TASK INPUTS below:

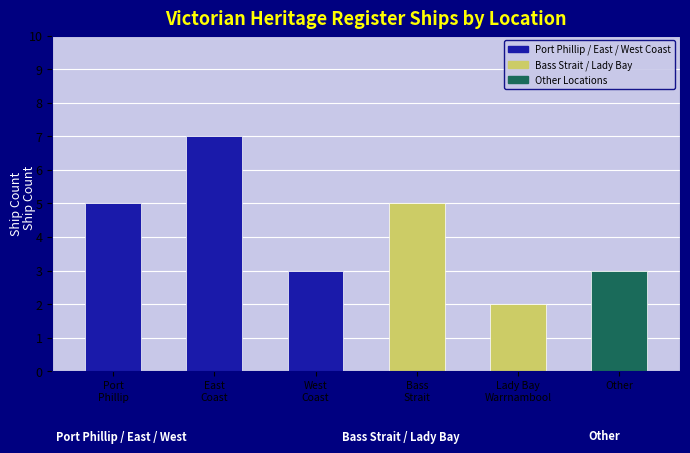

How many bars are there in total?

6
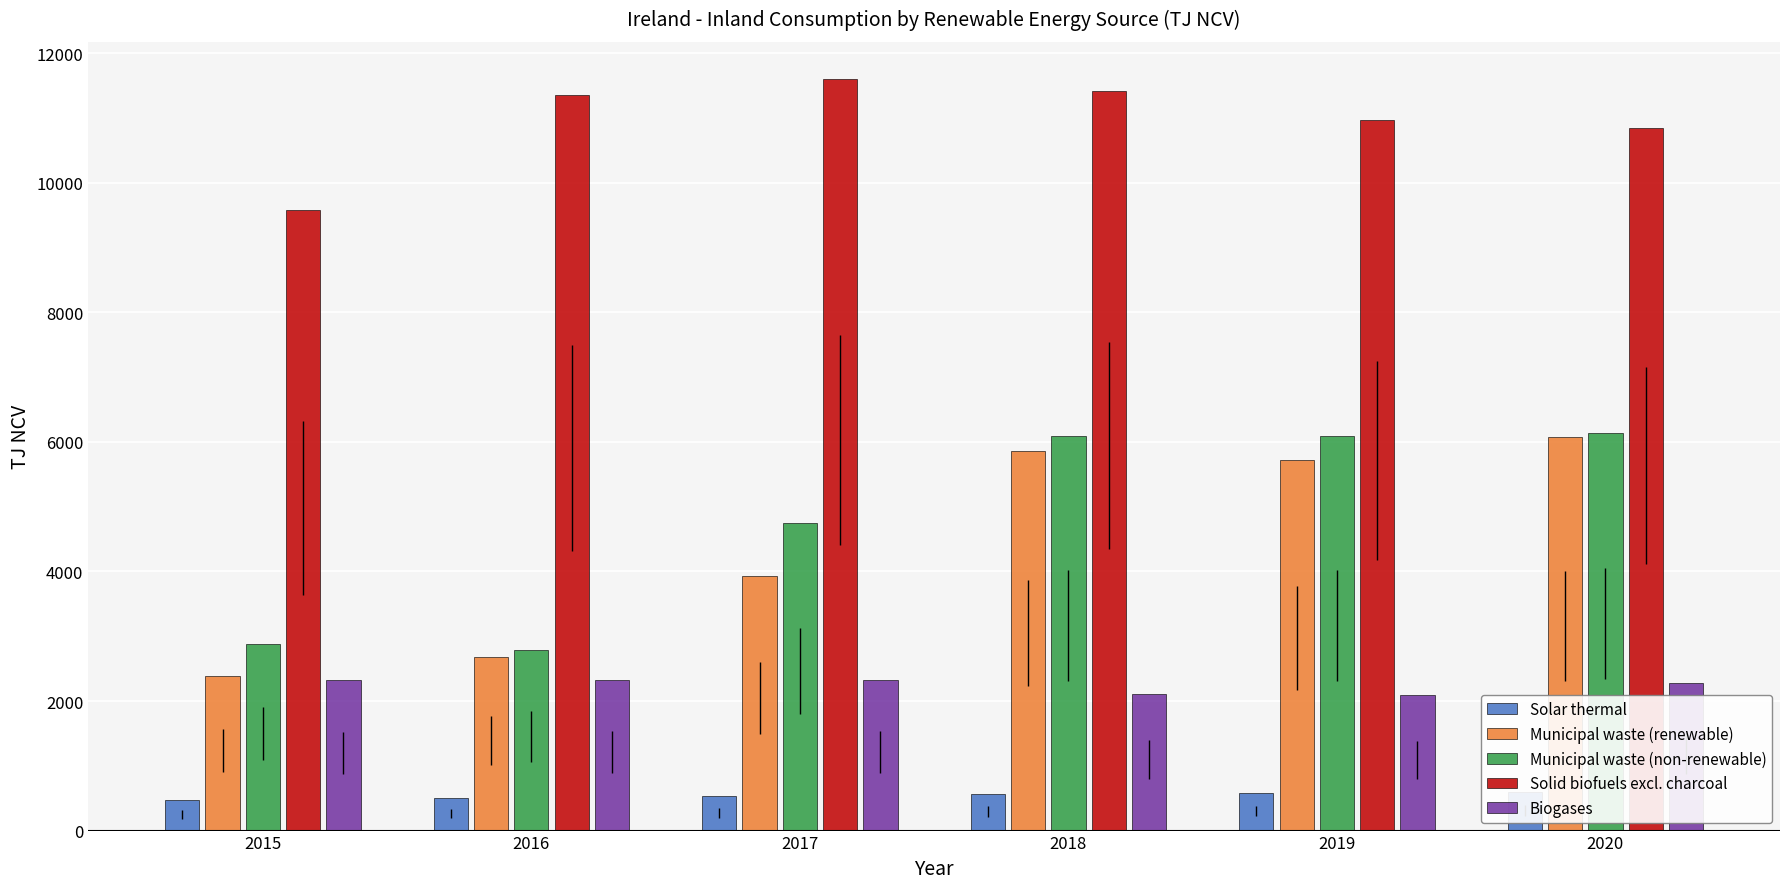

The value of Biogases at 2015 is 3501.5. True or false?

False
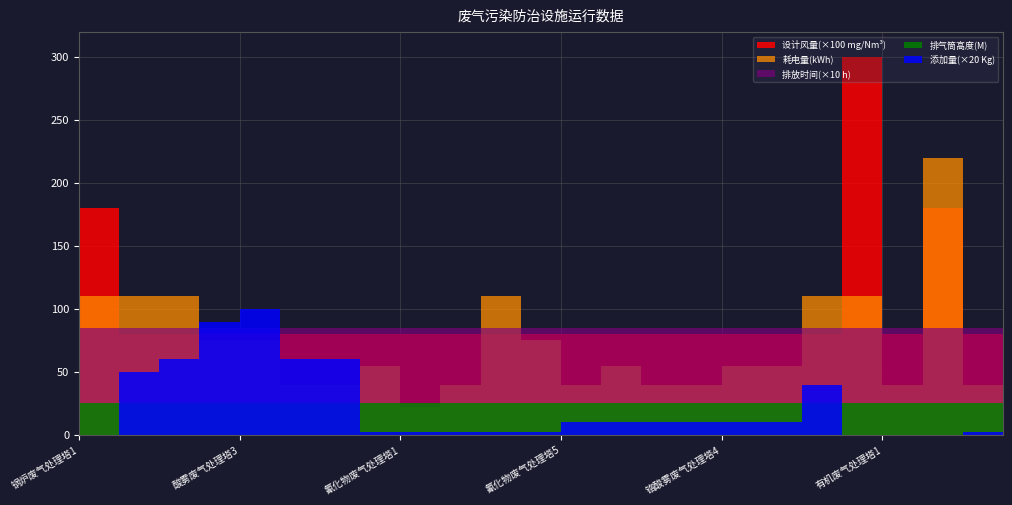

Which series has the largest total across all categories?

设计风量(mg/Nm3)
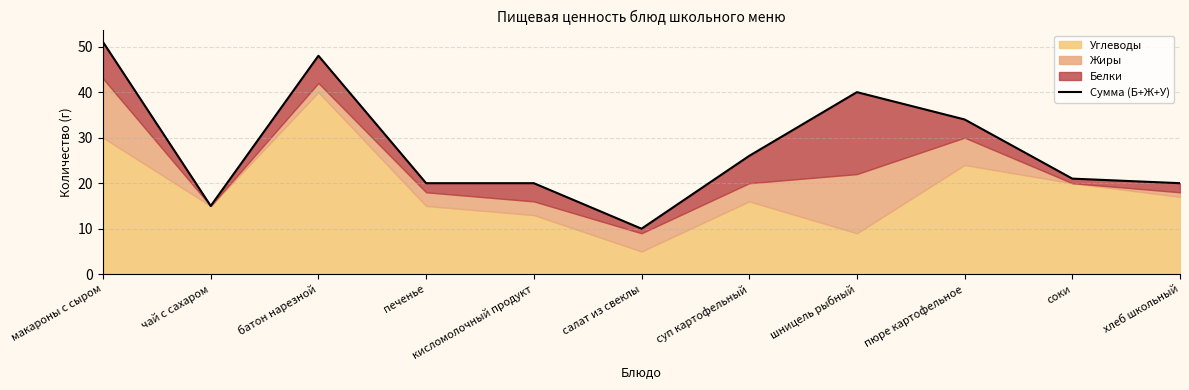

Count the number of values greater than 21.

5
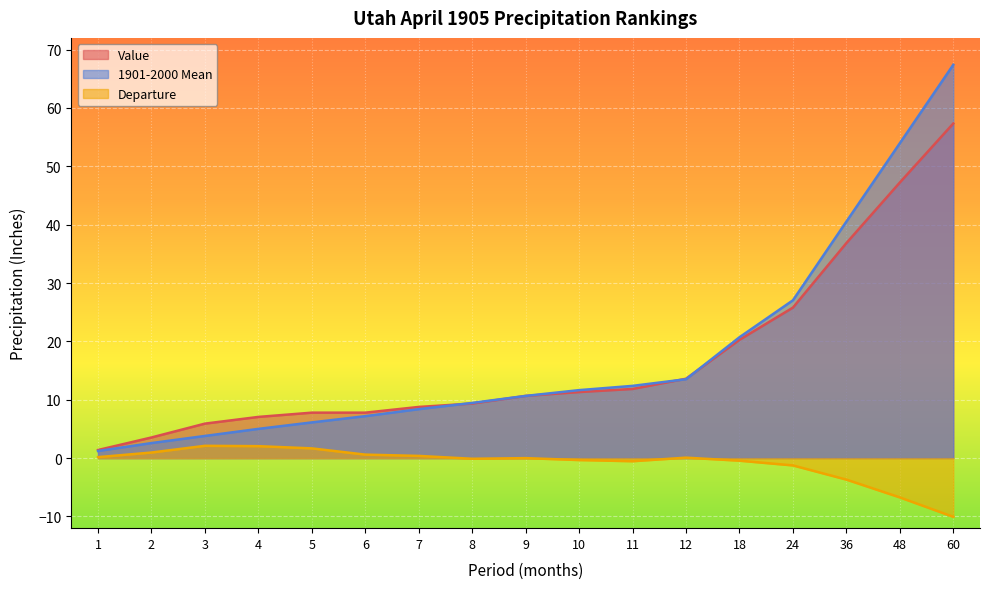

After their last crossing, which series has the higher values: 1901-2000 Mean or Value?

1901-2000 Mean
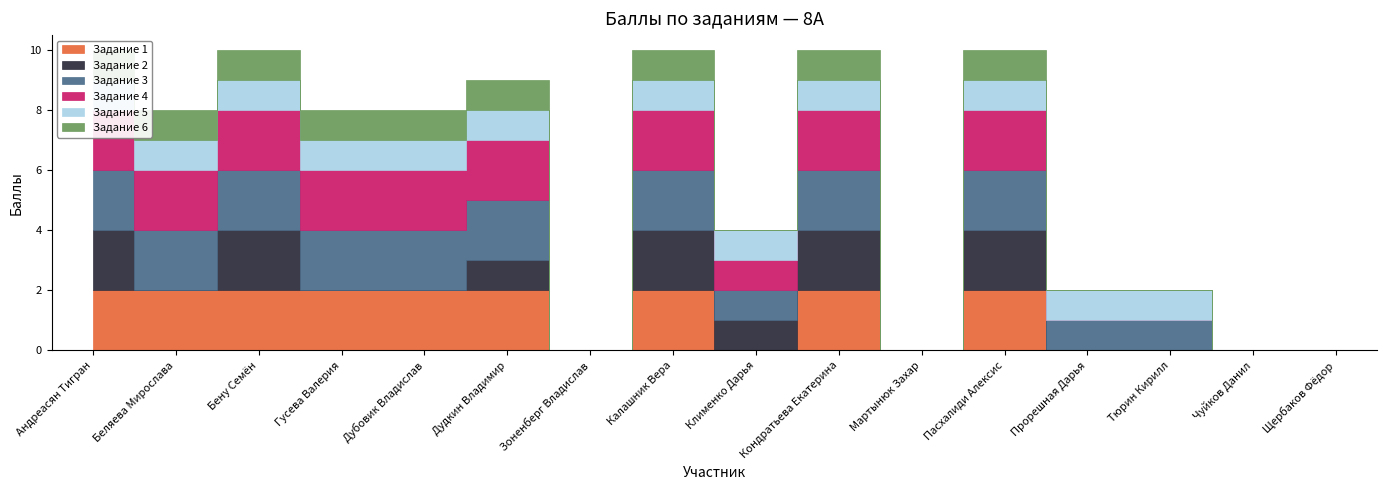

How many data points in Задание 4 are less than 2?

7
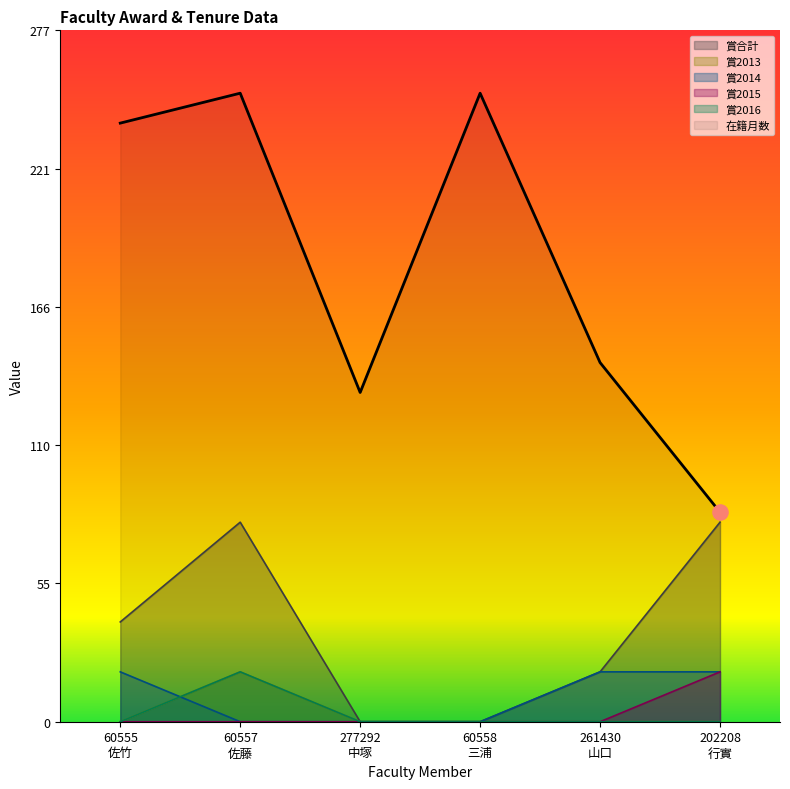

Which series has the largest Y range (max minus min)?

在籍月数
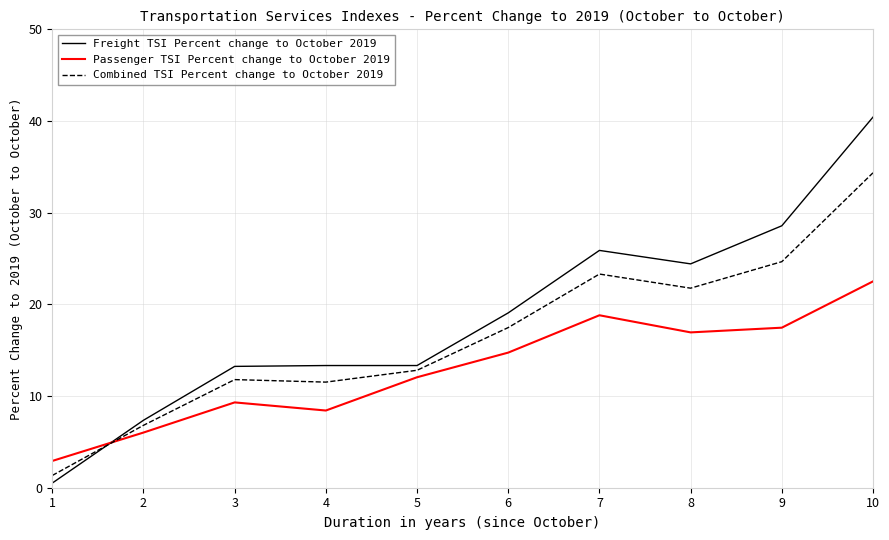

What is the total value across all series at 7?

68.0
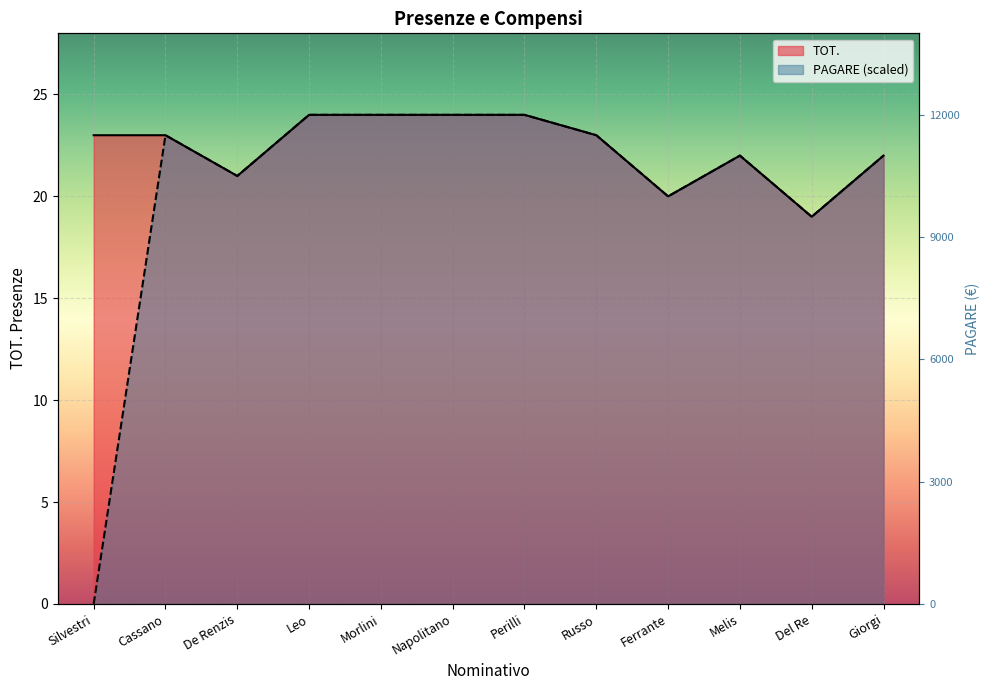

How many values in PAGARE are above zero?

11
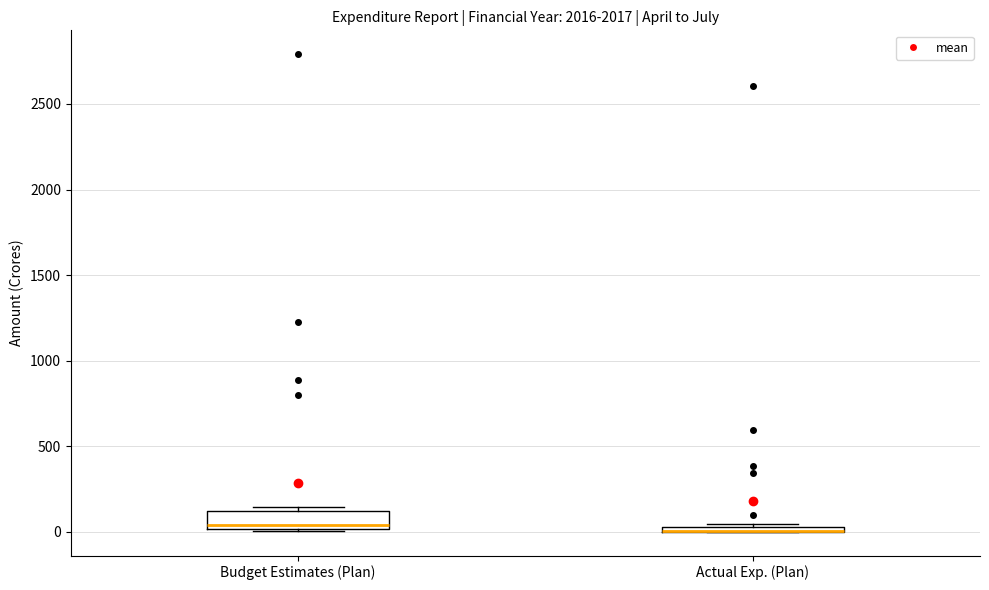

Where is the upper edge of the box for Actual Exp. (Plan) on the y-axis? The values are not printed on the chart, so give them approximately, as read against the axis.

50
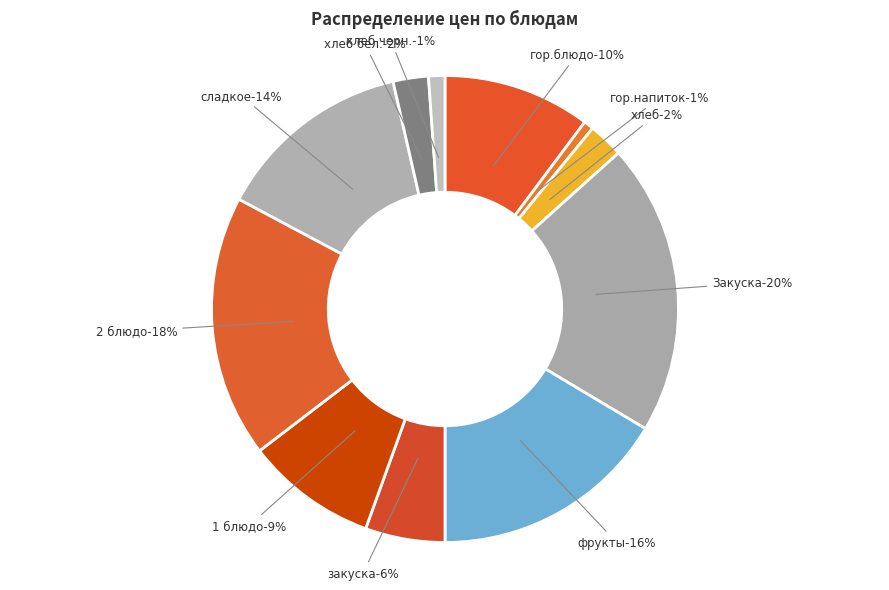

How many slices are in this pie chart?

11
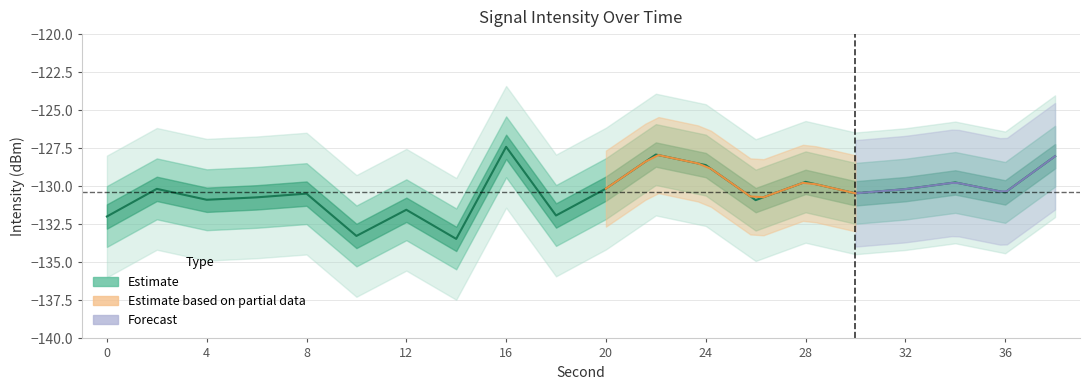

Does the chart display data point markers on the line(s)?

No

End of TASK INPUTS.

### DIRECTIONS
Show each line in the entries above that contains the word "chart". Case counts.

### OUTPUT OF THE TASK
Where is the upper edge of the box for Actual Exp. (Plan) on the y-axis? The values are not printed on the chart, so give them approximately, as read against the axis.
How many slices are in this pie chart?
Does the chart display data point markers on the line(s)?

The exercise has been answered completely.